Purpose: GD2 is abundantly expressed in neuroblastoma (NB). GD2 synthesis is dependent on key enzyme beta 1,4-N-acetylgalactosaminyltransferase (GD2 synthase). We explore the potential of GD2 synthase mRNA as a molecular marker of minimal residual disease by first comparing it quantitatively with immunocytology and then testing its clinical utility.
Experimental design: A real-time reverse transcription-PCR assay to quantify mRNA of GD2 synthase was developed. Quantitation was normalized to endogenous control glyceraldehyde-3-phosphate dehydrogenase in a multiplex PCR.

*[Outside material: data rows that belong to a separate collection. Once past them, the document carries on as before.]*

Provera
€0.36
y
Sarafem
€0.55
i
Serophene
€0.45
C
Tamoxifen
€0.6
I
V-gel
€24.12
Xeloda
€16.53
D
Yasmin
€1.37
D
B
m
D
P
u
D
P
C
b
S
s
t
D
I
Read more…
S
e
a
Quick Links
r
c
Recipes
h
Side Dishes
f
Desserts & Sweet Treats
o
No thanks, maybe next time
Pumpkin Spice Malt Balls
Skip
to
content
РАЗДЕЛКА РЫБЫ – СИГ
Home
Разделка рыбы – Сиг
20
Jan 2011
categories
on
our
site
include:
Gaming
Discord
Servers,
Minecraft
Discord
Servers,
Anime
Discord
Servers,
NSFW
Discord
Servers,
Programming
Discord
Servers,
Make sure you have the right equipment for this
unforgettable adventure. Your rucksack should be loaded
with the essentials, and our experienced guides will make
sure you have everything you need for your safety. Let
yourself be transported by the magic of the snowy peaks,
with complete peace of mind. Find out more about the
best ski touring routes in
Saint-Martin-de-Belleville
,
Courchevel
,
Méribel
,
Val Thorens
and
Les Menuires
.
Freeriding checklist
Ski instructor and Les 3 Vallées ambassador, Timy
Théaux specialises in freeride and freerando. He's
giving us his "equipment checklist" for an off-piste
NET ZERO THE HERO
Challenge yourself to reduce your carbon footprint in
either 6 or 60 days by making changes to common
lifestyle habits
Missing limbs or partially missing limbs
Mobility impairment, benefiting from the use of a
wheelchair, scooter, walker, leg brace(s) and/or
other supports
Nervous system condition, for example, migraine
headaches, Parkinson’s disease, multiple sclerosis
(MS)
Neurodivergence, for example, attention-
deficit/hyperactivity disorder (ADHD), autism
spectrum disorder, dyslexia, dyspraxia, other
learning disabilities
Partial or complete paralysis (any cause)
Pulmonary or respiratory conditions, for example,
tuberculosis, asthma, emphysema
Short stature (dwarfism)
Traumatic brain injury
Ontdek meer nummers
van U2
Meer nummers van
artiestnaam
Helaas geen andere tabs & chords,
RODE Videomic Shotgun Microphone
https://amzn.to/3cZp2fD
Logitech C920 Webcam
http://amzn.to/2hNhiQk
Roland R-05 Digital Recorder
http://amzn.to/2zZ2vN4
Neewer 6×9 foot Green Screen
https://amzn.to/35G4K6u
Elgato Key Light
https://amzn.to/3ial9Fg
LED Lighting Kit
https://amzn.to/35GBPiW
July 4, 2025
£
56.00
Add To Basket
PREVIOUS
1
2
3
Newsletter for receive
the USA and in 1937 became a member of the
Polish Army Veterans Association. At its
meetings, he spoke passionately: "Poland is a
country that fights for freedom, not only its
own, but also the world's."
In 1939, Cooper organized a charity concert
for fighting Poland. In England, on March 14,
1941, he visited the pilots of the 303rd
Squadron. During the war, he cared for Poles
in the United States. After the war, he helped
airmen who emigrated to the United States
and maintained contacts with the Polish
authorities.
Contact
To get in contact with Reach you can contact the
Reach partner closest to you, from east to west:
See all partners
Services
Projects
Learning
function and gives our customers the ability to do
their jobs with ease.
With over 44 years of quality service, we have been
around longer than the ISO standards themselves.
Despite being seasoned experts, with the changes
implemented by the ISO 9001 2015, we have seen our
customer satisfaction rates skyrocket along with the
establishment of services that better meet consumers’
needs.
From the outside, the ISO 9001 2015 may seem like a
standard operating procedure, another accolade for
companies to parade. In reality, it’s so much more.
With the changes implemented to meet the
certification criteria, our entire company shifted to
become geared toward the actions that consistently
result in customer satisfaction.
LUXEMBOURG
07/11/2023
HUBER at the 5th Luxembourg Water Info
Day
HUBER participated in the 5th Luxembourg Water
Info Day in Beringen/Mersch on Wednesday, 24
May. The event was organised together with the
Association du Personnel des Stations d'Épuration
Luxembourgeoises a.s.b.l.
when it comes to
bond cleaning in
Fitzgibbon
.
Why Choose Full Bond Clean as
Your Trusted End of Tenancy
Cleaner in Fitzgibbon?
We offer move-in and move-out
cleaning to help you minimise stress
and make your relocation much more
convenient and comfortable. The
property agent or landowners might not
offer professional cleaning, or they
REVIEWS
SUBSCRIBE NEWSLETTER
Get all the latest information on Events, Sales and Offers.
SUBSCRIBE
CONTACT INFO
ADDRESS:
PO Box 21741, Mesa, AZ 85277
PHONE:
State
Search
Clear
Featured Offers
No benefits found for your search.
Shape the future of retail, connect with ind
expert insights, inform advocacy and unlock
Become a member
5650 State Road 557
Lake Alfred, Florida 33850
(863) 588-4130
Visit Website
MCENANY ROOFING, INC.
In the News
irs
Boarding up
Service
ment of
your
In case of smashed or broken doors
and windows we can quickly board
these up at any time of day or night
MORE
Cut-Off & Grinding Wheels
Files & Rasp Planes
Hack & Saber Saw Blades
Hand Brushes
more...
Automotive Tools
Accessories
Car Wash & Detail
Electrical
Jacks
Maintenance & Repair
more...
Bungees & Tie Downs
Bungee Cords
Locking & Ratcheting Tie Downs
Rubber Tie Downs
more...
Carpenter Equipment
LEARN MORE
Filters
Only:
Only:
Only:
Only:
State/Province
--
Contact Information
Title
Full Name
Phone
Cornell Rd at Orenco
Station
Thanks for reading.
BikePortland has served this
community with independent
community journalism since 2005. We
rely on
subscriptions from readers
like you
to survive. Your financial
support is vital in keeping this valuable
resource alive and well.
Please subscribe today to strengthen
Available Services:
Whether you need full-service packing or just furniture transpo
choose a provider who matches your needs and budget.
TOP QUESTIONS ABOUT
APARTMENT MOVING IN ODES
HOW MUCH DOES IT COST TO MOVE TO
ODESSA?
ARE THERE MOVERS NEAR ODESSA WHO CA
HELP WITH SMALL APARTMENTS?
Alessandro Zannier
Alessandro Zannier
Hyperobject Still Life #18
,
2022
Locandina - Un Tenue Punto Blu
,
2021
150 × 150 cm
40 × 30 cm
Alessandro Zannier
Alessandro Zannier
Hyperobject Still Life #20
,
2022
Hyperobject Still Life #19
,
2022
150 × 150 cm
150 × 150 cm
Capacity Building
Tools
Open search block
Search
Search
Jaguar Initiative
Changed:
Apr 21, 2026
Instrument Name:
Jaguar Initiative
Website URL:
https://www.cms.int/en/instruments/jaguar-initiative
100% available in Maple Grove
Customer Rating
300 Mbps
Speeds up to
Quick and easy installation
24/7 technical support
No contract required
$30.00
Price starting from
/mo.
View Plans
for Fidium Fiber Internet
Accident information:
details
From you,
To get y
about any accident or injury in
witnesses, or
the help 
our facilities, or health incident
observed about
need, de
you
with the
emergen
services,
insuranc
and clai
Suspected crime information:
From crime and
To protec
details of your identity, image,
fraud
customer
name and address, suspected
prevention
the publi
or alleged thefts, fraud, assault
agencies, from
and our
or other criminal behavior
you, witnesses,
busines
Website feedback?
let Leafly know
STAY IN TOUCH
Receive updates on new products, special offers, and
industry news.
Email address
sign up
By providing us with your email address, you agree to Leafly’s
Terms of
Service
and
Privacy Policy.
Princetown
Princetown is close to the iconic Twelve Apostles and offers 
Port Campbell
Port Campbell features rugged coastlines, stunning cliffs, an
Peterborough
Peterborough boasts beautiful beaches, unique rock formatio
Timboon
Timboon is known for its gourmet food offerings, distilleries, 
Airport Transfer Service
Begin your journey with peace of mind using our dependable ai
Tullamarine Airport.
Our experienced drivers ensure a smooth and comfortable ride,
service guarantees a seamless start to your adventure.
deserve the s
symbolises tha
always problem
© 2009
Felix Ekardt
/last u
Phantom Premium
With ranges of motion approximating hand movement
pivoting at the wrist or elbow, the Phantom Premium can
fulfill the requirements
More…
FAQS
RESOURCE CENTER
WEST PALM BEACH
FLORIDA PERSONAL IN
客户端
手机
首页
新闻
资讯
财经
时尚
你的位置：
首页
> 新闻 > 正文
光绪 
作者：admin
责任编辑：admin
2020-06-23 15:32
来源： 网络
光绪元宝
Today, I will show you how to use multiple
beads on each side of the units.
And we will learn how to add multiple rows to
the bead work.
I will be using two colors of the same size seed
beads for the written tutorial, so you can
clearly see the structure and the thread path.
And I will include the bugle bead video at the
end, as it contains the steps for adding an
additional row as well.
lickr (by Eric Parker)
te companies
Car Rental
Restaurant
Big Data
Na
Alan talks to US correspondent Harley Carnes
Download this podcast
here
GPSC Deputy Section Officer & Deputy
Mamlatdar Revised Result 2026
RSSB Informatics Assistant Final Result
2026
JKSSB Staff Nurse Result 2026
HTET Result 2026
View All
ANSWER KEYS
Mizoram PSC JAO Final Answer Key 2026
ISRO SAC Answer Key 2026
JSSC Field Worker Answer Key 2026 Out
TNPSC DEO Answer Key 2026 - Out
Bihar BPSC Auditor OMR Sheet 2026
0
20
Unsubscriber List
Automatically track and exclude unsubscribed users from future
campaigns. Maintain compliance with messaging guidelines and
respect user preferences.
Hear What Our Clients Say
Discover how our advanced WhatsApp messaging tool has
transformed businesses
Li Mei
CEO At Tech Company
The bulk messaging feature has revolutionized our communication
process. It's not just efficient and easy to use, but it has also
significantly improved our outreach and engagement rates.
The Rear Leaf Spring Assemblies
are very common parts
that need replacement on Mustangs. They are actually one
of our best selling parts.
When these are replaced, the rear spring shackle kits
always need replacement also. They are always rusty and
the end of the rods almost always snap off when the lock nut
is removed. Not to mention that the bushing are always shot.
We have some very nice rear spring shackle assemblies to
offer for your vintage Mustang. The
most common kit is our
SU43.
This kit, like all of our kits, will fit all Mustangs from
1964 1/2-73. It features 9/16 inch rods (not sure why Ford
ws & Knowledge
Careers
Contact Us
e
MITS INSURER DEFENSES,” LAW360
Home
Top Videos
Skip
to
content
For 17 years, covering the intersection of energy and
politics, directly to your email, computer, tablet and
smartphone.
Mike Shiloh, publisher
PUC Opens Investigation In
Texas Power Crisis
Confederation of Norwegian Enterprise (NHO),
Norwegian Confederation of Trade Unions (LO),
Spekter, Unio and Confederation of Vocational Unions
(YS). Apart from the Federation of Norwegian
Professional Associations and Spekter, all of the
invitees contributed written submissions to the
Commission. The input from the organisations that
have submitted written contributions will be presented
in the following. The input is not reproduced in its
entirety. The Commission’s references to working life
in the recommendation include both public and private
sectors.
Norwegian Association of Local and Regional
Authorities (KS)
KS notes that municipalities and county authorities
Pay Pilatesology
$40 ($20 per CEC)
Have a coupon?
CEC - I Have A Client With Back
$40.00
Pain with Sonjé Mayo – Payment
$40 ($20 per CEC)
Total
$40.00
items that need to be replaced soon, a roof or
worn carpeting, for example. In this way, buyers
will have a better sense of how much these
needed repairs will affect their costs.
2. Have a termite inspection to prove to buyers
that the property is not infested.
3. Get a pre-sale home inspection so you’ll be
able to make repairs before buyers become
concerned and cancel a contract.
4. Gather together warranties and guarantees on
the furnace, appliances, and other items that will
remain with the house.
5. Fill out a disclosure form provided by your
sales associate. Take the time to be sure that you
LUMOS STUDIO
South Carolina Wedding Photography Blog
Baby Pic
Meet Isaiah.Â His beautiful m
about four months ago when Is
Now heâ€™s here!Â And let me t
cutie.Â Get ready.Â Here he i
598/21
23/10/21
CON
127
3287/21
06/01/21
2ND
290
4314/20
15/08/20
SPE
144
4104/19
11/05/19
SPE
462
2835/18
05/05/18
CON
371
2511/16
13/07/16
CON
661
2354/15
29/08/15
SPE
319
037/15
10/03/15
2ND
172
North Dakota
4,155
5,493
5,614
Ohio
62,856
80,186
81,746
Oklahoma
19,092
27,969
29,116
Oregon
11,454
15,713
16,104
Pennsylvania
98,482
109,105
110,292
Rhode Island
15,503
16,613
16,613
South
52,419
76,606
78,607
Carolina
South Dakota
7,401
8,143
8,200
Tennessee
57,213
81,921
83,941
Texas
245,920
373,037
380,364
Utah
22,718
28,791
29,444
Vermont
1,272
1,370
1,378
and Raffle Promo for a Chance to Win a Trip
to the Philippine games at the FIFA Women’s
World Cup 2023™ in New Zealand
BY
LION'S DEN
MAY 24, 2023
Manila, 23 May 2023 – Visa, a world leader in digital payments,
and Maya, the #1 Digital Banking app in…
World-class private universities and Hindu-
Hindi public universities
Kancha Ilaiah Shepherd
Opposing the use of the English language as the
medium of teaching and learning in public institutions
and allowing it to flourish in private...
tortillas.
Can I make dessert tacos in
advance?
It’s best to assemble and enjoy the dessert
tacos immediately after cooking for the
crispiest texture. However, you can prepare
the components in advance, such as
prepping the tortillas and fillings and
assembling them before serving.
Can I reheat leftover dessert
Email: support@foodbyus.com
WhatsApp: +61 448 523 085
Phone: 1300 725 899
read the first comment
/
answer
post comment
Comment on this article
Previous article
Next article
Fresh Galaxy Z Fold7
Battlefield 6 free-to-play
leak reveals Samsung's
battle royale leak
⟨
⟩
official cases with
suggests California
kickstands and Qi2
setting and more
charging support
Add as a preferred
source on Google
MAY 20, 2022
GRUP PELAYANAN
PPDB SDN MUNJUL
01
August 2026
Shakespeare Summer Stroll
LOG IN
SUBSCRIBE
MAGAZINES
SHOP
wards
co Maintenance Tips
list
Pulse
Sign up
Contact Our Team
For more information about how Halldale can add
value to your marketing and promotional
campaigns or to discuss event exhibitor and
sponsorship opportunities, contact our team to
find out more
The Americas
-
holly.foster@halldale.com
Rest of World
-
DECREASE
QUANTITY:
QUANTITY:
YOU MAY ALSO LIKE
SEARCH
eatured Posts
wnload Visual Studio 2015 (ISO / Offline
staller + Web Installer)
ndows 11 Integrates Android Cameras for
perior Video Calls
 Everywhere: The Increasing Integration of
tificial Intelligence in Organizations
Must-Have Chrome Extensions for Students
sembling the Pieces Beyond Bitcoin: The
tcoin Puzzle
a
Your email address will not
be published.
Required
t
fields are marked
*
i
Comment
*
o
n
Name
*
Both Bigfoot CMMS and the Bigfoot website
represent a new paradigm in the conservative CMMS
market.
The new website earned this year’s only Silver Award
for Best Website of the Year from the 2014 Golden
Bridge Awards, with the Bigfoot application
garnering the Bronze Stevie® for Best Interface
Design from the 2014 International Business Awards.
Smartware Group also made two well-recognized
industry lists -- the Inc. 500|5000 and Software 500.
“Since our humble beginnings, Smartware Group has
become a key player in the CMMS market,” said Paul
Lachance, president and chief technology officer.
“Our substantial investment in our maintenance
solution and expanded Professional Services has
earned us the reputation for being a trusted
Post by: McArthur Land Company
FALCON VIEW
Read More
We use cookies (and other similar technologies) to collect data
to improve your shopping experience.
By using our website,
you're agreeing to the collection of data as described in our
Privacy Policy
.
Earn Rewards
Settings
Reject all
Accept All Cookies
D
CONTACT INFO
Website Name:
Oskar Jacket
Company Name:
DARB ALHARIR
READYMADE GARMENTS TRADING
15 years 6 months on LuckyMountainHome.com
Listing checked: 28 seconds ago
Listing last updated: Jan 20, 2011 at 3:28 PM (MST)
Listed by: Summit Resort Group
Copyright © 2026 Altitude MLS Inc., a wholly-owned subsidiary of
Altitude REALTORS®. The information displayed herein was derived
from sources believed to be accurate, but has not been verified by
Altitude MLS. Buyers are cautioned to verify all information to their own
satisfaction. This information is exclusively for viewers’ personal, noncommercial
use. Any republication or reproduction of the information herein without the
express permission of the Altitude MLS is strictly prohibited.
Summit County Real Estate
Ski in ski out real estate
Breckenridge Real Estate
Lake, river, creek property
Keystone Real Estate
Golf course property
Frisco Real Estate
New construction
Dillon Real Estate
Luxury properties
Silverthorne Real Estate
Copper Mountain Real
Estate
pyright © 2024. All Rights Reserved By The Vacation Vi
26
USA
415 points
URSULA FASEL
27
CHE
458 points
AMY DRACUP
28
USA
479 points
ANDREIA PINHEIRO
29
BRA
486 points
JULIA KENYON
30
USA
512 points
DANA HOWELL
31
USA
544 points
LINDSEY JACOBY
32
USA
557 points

Results: The upper limit of normal was defined by 31 normal marrow and blood samples, achieving a sensitivity of one NB cell in 10(6) normal mononuclear cells. When 155 bone marrows from 100 NB patients were studied, GD2 synthase mRNA levels correlated well with the number of GD2-positive cells, as measured by immunocytology using anti-GD2 antibodies (r = 0.96). This is the first demonstration of the quantitative relationship between a specific mRNA and the actual number of tumor cells. In a pilot study, the level of this transcript in sequential marrow samples of five stage 4 NB patients correlated closely with their clinical status. At 24 months after diagnosis, available remission bone marrows from patients with advanced NB diagnosed at >1 year of age initially treated with protocols N6 and N7 at Memorial Sloan-Kettering Cancer Center (n = 44) were analyzed for GD2 synthase mRNA. Positivity was strongly associated with progression-free (P < 0.005) and overall survival (P < 0.001).
Conclusions: Measurement of tumor cells by real-time quantitative reverse transcription-PCR of GD2 synthase has potential clinical utility, especially for the detection of minimal residual disease.